# Sum and Difference of a Cube

## Sum and Difference of a Cube

You can factorize expressions of form a3 + b3 and a3 - b3 into simpler forms using the algebraic identities sum and difference of cubes. When simplifying algebraic expressions and resolving equations, these identities are helpful.

## Here you can see the sum and difference of cube identities:

• Sum of cubes: a^3 + b^3 = (a + b)(a^2 - ab + b^2)
• Difference of cubes: a^3 - b^3 = (a - b)(a^2 + ab + b^2)

These identities can be obtained by extending the expressions on the right and comparing them with the expressions on the left.

As an example, to factorize the expression x^3 + 8^3, the sum of cubes identity can be used:

x^3 + 8^3 = (x + 8)(x^2 - 8x + 8^2) = (x + 8)(x^2 - 8x + 64)

To simplify algebraic expressions or to solve equations you can use these identities.
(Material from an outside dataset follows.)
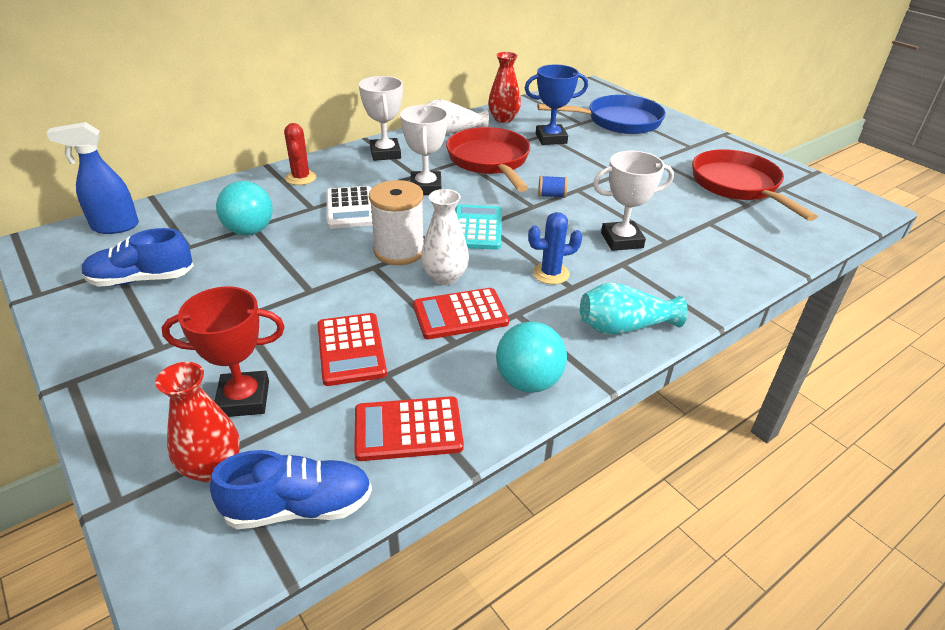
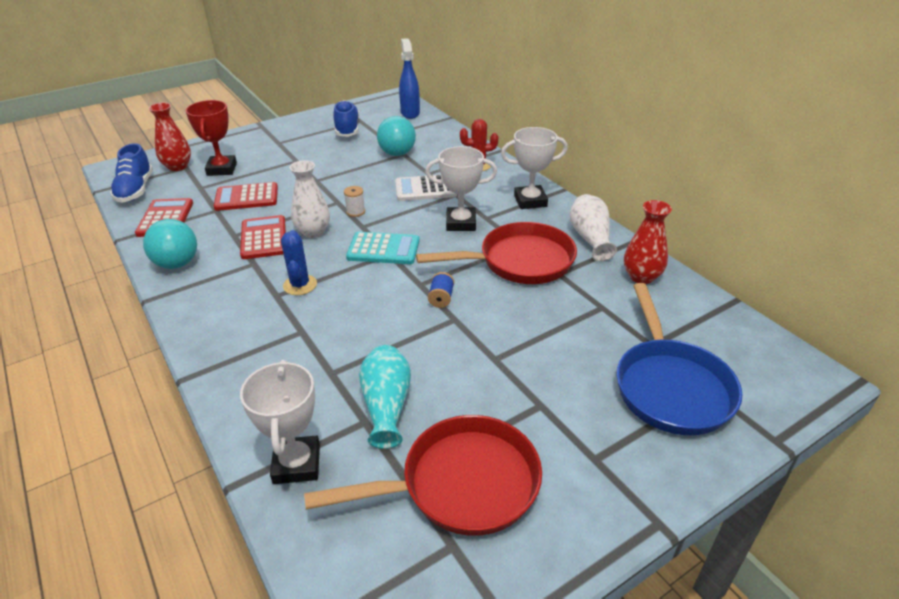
camera: 95 degrees right, 0 degrees up
white spool [369,180,424,265] -> white spool [344,186,365,217], size x0.46
blue trophy [525,65,588,145] -> none
turquoise vase [580,283,688,335] -> turquoise vase moved to [359,345,411,449]
white trophy [593,151,674,251] -> white trophy moved to [240,360,320,484]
As an example, to find the value of x that satisfies the equation x^3 + 8^3 = 0, the sum of cubes identity can be used to write:

x^3 + 8^3 = (x + 8)(x^2 - 8x + 64) = 0

This equation can be expressed as (x + 8) = 0 or (x^2 - 8x + 64) = 0. Once you solve these equations singly it will give you x = -8 and x = 4, which are the original equation solutions.